───── Text block ─────

By Ted Watt For the Gazette
When I think of oaks, images of statuesque trees arise — standing alone in a pasture or reaching strongly for the sun in a deciduous forest. I’m sure many of us carry similar pictures either from here in New England or from almost any other place on the continent. Botanists classify oaks in their own genus — Quercus, the ancient Roman name for oak.
There are 80 oak species in North America. Depending on whom you ask, the Valley hosts nine or ten native species. Several are named for colors: northern red, black, scarlet, white and swamp white. Pin oak and chestnut oak bring us to seven species of oak trees. Two smaller oaks — the bear or scrub oak and the dwarf chestnut oak — are considered shrubs, neither one larger than 15 feet at maturity. Bur oak, primarily a Midwestern species, is reputed to grow in the south of our valley, but I haven’t seen it.
In our area, the various oaks grow in specific habitats, some more limited in their requirements than others. Red, black, scarlet and white oaks are generalists, usually growing in mesic (moist, not too dry and not too wet) forested environments. They can also grow standing alone in old pastures or on campuses. They grow to great size and age and, to my eye, bring an elegance and established calm to these settings. Swamp white and pin oaks are found in wetlands in many locations — we have them in the forest around the new Hitchcock Center. Chestnut oak grows primarily on ridge-tops and other drier environments. Bur oak can be found either in upland or wetland habitats. The two shrubby species prefer drier terrain, either sandy soil or exposed ridge-tops. They’re found in abundance in the Montague Plains State Wildlife Management Area.

─────

* **List of tasks**
**1)** List the oak species that the oak article says are named for colors.
**2)** Continue the oak article from its last sentence.
The material that comes next has no connection to the oak article.

───── Listed entries ─────

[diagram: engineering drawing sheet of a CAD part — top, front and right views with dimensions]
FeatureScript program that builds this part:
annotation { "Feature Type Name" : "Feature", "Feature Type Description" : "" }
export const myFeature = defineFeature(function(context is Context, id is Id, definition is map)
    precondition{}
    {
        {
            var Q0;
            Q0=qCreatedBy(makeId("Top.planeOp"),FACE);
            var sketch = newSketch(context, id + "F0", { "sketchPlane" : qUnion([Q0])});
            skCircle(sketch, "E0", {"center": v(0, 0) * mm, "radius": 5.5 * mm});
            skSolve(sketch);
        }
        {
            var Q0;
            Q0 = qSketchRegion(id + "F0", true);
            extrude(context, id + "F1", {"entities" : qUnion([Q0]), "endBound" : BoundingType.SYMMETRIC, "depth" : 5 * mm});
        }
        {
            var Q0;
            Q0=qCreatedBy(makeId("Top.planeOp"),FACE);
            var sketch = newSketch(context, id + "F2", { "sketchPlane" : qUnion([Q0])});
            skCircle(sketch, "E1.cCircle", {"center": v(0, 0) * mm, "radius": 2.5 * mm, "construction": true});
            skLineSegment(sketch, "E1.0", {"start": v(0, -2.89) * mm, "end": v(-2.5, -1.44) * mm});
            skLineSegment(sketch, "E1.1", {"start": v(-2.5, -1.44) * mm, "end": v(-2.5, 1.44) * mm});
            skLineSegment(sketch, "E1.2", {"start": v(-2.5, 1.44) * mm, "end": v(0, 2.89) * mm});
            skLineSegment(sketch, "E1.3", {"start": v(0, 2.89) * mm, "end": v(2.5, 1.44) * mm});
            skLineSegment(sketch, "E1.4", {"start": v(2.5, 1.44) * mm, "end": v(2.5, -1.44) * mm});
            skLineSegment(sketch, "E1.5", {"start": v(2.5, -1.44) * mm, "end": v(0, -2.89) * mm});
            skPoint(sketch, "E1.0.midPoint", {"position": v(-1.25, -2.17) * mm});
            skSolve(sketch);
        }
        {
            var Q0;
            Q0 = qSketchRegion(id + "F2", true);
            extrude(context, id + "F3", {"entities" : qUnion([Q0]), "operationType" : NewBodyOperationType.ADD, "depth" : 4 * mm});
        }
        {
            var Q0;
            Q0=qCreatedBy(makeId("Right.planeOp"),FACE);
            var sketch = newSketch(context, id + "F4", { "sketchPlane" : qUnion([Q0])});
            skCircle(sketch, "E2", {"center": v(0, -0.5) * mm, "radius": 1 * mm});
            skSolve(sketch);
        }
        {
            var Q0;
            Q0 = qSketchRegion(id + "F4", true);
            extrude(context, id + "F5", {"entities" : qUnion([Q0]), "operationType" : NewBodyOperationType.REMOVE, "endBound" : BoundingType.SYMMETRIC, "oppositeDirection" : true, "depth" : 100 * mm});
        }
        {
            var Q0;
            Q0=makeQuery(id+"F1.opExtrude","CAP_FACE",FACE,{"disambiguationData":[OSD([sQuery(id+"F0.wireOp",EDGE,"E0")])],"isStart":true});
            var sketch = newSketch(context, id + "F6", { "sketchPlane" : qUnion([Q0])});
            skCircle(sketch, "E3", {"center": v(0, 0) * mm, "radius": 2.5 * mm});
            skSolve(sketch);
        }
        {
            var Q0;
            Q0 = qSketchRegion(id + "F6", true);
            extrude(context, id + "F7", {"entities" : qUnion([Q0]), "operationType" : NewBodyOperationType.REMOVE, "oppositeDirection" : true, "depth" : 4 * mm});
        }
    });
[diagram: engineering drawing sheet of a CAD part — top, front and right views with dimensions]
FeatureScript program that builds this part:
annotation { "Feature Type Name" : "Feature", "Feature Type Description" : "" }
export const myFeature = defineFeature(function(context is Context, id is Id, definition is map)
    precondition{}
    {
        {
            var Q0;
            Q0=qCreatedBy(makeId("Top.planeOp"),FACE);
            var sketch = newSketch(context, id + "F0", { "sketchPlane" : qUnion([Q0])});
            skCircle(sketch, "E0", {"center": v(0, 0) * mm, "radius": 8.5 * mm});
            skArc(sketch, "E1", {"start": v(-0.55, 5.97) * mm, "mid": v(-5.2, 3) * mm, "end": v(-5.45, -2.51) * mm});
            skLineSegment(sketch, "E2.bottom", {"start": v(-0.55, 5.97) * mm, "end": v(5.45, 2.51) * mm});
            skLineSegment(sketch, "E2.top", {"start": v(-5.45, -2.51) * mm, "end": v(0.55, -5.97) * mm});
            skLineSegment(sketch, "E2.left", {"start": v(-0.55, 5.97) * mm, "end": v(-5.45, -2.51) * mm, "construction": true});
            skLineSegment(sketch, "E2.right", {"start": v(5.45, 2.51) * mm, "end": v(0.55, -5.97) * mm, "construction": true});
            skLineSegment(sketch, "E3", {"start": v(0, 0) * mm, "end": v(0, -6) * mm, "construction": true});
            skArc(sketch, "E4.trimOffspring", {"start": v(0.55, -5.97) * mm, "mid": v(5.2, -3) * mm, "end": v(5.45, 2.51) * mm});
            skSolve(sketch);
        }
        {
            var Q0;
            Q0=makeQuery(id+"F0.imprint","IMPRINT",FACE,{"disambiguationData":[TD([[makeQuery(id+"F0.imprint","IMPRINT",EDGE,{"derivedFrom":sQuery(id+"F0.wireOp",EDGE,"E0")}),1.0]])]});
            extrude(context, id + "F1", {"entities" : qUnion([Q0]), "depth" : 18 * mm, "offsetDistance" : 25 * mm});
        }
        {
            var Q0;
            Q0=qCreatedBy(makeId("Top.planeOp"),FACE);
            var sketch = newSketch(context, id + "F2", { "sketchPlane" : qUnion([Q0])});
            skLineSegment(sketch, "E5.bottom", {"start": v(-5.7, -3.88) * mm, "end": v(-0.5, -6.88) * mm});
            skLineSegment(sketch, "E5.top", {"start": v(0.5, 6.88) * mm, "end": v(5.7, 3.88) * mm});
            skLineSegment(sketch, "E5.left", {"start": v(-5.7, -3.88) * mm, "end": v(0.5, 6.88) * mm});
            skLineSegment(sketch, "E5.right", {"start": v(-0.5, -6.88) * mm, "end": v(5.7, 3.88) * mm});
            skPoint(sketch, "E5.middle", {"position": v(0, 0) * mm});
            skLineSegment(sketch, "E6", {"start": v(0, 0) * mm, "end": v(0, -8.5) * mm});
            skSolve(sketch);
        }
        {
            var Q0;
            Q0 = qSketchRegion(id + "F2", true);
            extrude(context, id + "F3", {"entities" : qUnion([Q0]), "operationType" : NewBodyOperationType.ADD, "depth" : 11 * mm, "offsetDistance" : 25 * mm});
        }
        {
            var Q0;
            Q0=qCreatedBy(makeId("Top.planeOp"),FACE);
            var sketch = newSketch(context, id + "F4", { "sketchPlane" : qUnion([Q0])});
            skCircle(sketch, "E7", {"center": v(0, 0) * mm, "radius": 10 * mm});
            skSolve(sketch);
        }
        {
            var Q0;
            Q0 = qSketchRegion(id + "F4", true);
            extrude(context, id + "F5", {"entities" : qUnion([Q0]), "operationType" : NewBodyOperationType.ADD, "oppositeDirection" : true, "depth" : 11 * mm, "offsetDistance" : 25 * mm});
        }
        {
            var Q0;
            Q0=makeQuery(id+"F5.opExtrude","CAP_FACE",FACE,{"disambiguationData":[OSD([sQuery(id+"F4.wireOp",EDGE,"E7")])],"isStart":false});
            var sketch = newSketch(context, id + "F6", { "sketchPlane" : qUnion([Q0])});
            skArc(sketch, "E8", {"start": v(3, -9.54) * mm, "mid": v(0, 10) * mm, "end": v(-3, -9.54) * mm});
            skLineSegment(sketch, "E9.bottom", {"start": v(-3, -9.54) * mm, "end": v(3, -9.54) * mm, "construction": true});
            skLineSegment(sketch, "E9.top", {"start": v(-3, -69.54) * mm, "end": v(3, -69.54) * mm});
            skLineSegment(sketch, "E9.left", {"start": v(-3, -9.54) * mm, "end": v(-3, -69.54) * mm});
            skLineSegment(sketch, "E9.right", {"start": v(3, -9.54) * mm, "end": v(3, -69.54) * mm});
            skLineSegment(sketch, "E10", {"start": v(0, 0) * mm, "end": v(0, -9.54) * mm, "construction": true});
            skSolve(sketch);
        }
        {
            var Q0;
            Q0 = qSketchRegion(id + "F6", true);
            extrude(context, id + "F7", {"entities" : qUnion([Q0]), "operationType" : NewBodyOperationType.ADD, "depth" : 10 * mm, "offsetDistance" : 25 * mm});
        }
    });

─────

* **Results**
**1)** Northern red, black, scarlet, white and swamp white.

**2)**
The diversity of oak species is matched by the diversity of animals they support. Doug Tallamy, a University of Delaware ecologist, has studied oaks as hosts to butterflies and moths. So far, he has found that North American oaks support at least 534 species in this group. This is the highest number of these insects feeding on any North American plant genus. And this doesn’t include the wasps, beetles, flies and other insects — plus the numerous other invertebrates and vertebrates — that are also associated with oaks.
All oaks reproduce via acorns, which look quite different from species to species. Bear and dwarf chestnut oaks have cute little acorns, around a half-inch in length. Chestnut oak acorns are among the largest — more than two inches. Oaks are divided into two closely related groups that have evolved different reproduction strategies.
The white oak group includes the white, swamp white, chestnut, bur and dwarf chestnut. The acorns of these species are formed from flowers that open in the spring, then the acorns grow through the summer, mature in the early fall, and tumble to earth to germinate immediately. These are highly prized by wildlife, including squirrels, chipmunks, rabbits, opossums, raccoons, deer, bears, wild turkeys, crows, ruffed grouse, wood ducks, blue jays and more.
The red oak group includes northern red, black, scarlet, pin and scrub. The acorns in this group begin their growth as flowers in the spring but don’t mature until autumn of the following year, a year and a half after fertilization. The resulting acorns then drop to the ground, germinating the next spring — a full two years after they were fertilized. So they are exposed to acorn-eaters for a much longer period and have to protect themselves. They do this by incorporating tannins and other bitter and repellent compounds into their acorns. Acorns in the white oak group disappear quickly, while those in the red oak group remain on the forest floor for much longer, evidence that these protective strategies work.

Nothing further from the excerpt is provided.